#### Work required
Extract each line from the entries below that has the string "Vachier" in it.

#### Provided records
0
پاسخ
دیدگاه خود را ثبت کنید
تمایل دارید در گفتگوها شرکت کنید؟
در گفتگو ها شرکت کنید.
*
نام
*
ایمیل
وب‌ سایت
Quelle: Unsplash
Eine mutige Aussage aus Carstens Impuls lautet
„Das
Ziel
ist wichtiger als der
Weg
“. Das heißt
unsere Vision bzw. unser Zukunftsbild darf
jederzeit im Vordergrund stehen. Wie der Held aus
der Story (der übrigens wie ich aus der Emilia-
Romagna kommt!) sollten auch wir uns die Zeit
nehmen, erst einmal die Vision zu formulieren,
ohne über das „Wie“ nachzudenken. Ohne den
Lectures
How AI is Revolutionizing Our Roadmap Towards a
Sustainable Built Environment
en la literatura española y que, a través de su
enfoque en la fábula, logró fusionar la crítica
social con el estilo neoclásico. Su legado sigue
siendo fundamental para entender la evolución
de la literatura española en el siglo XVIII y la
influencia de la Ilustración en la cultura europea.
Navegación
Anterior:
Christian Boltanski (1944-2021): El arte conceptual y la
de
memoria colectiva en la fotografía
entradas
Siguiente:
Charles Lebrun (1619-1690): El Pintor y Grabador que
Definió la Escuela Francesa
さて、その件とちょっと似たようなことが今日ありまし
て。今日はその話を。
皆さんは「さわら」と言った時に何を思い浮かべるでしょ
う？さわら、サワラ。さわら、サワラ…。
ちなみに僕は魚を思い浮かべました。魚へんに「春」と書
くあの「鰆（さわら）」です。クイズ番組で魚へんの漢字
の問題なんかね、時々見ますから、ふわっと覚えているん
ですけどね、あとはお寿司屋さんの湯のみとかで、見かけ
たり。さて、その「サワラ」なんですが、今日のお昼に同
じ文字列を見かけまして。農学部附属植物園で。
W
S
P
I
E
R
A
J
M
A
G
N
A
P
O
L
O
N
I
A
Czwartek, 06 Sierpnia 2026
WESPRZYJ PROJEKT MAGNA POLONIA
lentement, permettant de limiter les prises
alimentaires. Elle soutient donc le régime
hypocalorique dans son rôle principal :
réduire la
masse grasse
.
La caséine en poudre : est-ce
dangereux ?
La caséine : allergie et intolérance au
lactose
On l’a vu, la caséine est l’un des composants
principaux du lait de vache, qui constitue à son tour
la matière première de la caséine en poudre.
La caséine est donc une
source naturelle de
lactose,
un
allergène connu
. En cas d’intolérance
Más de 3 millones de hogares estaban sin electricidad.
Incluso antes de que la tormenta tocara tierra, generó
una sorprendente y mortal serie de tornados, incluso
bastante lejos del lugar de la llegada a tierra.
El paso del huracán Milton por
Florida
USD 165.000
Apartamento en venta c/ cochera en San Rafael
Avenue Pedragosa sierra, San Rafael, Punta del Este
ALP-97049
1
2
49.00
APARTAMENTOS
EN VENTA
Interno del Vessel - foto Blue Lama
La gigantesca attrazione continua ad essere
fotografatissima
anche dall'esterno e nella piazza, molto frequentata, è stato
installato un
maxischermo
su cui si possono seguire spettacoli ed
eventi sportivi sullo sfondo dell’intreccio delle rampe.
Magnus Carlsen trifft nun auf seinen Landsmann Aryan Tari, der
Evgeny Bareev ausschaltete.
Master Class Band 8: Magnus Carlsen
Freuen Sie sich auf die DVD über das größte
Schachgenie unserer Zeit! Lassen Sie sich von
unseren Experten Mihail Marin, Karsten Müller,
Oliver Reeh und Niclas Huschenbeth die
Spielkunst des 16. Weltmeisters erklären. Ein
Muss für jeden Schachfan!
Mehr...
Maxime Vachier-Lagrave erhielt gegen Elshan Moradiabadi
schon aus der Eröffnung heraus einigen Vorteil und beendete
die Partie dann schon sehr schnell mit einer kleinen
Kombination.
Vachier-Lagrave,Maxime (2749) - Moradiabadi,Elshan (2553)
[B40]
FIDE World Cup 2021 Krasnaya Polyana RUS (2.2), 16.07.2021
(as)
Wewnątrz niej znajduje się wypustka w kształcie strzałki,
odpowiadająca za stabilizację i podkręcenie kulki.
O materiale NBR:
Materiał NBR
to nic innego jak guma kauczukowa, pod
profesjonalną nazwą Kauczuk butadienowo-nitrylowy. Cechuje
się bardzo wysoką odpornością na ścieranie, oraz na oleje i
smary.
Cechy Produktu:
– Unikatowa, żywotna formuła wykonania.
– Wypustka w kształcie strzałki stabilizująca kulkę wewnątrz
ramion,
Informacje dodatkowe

#### Solution for this exercise
Maxime Vachier-Lagrave erhielt gegen Elshan Moradiabadi
Vachier-Lagrave,Maxime (2749) - Moradiabadi,Elshan (2553)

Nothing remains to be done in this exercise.